START DATA EXTRACTS
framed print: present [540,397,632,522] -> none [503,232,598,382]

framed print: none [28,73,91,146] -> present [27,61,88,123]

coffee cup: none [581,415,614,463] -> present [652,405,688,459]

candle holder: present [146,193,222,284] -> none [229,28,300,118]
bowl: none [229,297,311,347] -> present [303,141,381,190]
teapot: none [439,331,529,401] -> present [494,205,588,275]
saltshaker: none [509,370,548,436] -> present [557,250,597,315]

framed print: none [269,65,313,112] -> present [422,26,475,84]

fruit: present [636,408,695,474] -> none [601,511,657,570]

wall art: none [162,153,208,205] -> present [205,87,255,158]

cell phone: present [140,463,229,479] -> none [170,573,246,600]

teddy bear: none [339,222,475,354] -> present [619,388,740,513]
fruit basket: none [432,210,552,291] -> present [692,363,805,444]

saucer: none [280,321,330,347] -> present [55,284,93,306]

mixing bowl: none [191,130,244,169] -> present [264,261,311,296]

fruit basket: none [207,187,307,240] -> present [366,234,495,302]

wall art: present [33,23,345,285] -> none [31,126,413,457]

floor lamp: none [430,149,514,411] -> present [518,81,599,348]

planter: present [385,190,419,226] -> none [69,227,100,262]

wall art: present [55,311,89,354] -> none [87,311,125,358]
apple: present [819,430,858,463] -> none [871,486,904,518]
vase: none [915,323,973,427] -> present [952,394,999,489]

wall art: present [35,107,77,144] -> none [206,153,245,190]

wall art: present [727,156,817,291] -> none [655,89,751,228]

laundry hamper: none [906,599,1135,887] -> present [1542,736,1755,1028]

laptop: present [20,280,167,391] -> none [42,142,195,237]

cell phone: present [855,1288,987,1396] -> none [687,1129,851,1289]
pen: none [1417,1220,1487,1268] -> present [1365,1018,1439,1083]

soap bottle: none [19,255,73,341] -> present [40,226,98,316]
END DATA EXTRACTS
_JOB ITEM_
Which of the lines in the data hold the string "framed"? Report each of them by copying it.

_YOUR RESPONSE_
framed print: present [540,397,632,522] -> none [503,232,598,382]
framed print: none [28,73,91,146] -> present [27,61,88,123]
framed print: none [269,65,313,112] -> present [422,26,475,84]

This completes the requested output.